Assignment: What lines in the records below hold the string "AzureHDInsightScriptAction"? Please show them.

Excerpted data:
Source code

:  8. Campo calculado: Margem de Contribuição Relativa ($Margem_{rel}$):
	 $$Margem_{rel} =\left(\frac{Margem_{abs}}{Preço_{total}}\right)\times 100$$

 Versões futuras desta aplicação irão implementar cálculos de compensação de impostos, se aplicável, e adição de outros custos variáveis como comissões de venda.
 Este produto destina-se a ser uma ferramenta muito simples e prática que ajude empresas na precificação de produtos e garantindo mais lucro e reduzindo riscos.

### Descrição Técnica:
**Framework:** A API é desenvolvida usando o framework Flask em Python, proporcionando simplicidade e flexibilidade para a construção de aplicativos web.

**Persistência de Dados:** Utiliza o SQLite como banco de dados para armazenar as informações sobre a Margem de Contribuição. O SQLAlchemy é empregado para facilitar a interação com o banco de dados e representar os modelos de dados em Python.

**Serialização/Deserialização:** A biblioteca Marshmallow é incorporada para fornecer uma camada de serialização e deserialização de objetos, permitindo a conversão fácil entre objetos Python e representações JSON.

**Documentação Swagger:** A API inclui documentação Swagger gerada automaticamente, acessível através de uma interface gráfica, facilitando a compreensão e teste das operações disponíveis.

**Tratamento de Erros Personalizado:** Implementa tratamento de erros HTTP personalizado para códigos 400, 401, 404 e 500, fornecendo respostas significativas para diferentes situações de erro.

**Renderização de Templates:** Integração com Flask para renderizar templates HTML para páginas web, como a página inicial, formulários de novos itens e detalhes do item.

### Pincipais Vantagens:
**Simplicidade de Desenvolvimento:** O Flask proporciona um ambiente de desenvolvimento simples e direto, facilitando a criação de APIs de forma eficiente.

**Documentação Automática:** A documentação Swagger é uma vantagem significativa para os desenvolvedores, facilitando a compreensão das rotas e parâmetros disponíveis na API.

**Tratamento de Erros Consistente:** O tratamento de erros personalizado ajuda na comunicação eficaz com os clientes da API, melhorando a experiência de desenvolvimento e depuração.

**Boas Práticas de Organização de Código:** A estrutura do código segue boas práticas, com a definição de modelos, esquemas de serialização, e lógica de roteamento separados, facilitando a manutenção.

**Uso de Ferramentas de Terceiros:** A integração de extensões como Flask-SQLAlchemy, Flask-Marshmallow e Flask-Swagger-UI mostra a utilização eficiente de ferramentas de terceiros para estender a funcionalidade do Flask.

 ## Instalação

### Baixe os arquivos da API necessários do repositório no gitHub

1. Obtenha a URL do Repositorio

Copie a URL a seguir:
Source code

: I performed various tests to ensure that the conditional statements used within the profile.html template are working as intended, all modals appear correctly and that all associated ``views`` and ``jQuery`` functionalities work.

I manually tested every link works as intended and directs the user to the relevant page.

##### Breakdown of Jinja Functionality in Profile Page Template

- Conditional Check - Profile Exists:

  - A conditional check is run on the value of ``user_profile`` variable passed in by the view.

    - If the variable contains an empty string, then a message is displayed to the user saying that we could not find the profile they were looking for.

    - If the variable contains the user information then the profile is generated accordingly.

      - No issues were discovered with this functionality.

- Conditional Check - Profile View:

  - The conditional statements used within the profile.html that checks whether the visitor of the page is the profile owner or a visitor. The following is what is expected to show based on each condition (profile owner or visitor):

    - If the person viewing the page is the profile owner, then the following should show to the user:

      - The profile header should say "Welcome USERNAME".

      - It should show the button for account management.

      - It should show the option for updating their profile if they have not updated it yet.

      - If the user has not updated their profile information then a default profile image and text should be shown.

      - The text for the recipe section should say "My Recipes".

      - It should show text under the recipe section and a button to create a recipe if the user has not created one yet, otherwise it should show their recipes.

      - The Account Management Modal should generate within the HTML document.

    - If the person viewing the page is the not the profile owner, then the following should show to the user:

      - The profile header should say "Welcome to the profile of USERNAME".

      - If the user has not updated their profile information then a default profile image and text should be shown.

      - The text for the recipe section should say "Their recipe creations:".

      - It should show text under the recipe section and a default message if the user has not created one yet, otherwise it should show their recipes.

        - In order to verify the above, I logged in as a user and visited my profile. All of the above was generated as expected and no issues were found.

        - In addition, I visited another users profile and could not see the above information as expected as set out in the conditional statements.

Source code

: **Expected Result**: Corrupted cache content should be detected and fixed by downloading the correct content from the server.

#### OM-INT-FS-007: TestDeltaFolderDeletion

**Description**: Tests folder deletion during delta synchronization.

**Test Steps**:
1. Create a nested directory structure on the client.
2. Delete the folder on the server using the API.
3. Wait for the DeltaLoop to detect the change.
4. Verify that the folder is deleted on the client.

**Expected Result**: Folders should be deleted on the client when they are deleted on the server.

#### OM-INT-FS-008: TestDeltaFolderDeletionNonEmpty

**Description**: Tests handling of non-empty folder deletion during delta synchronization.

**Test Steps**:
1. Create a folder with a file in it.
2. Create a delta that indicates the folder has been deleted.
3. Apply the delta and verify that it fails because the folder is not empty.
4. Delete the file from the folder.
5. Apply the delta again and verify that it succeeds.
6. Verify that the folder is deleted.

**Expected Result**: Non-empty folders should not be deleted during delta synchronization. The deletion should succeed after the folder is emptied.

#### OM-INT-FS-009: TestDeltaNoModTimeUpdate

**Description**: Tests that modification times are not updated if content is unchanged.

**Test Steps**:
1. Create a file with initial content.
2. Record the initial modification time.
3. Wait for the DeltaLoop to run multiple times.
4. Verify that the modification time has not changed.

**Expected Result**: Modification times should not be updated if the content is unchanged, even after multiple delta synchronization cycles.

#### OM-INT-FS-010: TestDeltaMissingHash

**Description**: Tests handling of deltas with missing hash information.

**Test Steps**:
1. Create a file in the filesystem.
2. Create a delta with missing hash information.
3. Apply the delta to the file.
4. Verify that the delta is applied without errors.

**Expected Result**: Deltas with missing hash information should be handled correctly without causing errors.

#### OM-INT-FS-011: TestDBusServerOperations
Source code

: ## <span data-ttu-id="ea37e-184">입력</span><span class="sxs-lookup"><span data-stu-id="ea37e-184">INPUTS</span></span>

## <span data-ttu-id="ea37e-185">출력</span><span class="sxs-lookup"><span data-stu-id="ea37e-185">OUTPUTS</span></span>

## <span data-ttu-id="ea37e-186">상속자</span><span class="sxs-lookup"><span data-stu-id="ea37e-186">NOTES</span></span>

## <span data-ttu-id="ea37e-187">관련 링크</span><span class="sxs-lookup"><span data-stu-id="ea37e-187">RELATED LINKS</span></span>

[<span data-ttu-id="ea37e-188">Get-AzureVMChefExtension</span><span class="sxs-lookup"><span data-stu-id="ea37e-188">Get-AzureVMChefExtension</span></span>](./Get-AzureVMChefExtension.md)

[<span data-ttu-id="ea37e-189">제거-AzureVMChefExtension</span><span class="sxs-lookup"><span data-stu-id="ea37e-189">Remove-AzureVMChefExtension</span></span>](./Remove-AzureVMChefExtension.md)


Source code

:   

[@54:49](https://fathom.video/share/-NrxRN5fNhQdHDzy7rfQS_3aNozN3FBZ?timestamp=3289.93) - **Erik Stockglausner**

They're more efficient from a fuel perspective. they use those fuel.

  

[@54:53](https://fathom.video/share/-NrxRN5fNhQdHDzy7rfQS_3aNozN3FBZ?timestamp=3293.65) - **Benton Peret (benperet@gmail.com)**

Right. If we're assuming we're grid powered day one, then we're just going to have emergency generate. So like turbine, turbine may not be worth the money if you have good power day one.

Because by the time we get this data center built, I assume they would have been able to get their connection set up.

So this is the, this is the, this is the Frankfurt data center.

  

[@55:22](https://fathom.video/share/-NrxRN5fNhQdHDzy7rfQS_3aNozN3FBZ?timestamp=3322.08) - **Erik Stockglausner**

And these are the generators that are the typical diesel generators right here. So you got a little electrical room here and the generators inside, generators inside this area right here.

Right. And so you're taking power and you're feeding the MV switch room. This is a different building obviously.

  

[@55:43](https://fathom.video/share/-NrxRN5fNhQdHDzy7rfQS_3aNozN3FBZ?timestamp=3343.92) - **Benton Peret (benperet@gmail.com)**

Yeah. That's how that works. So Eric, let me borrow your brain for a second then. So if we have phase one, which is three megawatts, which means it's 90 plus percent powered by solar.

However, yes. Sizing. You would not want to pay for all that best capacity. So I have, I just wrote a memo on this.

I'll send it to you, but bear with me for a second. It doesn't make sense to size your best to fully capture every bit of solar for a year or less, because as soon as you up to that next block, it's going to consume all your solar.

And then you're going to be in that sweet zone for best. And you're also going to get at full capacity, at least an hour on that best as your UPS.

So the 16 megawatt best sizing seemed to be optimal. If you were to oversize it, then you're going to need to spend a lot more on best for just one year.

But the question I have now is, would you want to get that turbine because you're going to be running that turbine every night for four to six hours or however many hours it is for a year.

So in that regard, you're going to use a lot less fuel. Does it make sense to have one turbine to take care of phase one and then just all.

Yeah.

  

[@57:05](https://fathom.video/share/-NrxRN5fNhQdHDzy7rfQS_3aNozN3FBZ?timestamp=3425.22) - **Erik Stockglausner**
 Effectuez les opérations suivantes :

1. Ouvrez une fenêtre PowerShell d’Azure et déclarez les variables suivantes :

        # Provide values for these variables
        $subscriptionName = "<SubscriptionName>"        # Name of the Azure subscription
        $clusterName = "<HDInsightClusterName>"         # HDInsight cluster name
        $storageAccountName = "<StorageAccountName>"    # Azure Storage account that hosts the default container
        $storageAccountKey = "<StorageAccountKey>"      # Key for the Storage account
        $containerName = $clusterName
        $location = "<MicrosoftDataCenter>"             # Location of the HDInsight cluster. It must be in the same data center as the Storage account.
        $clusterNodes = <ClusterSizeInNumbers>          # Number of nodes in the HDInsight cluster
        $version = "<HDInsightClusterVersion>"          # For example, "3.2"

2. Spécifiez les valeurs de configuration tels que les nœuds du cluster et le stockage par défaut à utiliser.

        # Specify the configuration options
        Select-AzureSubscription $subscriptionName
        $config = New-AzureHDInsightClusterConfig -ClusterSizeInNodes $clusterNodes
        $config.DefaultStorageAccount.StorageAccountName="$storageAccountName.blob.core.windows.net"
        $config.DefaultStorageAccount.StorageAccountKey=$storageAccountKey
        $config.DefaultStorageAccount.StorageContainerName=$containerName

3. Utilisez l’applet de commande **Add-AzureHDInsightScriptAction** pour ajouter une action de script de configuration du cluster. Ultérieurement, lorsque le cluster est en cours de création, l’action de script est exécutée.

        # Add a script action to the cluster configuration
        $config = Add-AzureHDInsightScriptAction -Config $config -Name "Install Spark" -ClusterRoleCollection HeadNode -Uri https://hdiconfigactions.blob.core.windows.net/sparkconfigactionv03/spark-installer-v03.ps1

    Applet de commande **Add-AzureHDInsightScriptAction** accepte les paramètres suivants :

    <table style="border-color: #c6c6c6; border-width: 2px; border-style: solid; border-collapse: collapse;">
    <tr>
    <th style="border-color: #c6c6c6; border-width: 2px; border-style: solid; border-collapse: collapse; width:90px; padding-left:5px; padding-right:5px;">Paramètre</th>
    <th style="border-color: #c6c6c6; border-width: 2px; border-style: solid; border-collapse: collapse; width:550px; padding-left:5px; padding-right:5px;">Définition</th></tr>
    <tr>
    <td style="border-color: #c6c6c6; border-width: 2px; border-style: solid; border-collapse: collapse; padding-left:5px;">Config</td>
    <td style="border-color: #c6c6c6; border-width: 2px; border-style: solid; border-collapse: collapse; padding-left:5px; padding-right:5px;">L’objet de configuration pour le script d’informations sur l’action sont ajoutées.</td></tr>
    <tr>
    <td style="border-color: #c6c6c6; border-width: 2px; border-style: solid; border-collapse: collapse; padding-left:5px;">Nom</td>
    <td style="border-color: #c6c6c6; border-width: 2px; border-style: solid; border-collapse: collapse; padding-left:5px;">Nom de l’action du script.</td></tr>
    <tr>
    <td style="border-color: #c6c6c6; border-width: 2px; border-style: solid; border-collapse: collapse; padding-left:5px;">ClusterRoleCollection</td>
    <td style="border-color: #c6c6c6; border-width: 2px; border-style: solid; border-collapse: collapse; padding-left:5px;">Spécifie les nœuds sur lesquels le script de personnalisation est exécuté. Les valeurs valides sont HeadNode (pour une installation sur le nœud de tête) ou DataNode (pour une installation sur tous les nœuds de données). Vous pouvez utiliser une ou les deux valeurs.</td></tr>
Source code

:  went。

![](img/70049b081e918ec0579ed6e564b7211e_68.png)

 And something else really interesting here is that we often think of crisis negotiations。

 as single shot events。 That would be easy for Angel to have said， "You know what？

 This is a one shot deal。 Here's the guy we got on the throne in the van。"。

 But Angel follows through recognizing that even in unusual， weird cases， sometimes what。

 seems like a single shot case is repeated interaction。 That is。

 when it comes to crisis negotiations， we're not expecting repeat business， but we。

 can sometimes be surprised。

Result:
3. Utilisez l’applet de commande **Add-AzureHDInsightScriptAction** pour ajouter une action de script de configuration du cluster. Ultérieurement, lorsque le cluster est en cours de création, l’action de script est exécutée.
        $config = Add-AzureHDInsightScriptAction -Config $config -Name "Install Spark" -ClusterRoleCollection HeadNode -Uri https://hdiconfigactions.blob.core.windows.net/sparkconfigactionv03/spark-installer-v03.ps1
    Applet de commande **Add-AzureHDInsightScriptAction** accepte les paramètres suivants :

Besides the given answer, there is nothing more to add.